Okay, this is a question + solution in case others run into the issue. I had an infuriating problem where libvirt guest KVM VMs couldn’t assign a real ipv6 address (only link local). I struggled to track it down because I don’t believe I was flushing all iptables rules consistently so the issue was intermittent (I’ve now switched to nftables where that is simpler). A useful diagnostic tool was the rdisc6
command from nixpkgs#ndisc6
which indicated that router solicitations failed with the docker rules enabled:
From guest:
sudo rdisc6 -1 <ethernet interface>
resulting in “timed out” messages.
It turns out this is a common issue with docker where it blocks forwarding outside of its own bridge interface.

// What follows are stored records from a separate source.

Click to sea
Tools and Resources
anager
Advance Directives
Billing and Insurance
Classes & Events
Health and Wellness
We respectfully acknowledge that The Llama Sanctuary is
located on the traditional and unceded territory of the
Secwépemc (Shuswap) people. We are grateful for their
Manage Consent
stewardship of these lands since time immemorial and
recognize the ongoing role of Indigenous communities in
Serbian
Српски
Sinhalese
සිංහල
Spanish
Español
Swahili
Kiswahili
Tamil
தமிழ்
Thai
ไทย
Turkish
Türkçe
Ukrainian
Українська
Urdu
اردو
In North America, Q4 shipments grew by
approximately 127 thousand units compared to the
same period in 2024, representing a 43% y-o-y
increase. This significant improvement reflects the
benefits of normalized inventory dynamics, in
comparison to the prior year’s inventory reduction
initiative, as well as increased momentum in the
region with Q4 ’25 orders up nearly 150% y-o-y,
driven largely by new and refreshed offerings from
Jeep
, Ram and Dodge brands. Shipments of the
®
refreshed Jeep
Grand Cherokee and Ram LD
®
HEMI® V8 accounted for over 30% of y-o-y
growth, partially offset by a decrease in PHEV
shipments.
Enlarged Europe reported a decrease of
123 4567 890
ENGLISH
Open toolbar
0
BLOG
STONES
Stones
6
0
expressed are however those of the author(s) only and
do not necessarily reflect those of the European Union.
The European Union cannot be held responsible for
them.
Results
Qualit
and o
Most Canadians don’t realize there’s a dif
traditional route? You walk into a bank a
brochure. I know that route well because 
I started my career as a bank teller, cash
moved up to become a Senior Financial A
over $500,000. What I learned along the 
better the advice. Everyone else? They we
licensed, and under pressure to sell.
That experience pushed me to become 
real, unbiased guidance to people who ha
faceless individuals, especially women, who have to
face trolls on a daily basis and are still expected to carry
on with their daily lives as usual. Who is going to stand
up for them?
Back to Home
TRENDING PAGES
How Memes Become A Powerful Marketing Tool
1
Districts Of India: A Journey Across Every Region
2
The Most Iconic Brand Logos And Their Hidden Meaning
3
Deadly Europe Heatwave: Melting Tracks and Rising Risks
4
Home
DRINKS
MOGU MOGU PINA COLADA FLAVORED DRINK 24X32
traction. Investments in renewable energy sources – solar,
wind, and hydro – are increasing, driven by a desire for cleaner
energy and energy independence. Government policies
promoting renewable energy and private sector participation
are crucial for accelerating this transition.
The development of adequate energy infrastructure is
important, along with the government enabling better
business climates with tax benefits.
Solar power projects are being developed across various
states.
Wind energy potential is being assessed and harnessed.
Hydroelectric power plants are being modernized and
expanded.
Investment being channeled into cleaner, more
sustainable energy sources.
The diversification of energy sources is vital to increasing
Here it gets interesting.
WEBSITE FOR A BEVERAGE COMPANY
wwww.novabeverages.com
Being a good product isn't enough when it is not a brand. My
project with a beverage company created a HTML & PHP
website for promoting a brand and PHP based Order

The main workaround on the arch wiki where docker is set to use this bridge wasn’t an option because I’m using the bridge as my host interface (so it has IPs assigned from an upstream router).
Anyway, the workaround with nftables:
networking.nftables.enable = true;
networking.firewall = {
filterForward = true;
extraForwardRules = "iifname br0 accept";
};
where br0 is the host bridge interface.
Why this only affected ipv6 and not ipv4 I cannot say, given the other discussions I found indicated that both should be broken.
EDIT: One issue is that if docker is restarted its own rules seem to take priority again until I also restart nftables.
EDIT 2: Okay, the workaround above doesn’t solve the problem. Restarting nftables clears all of the iptables compatibility rules created by docker. I’m not sure if my workaround is incorrect or if the docker created rules are taking priority over the nft rule.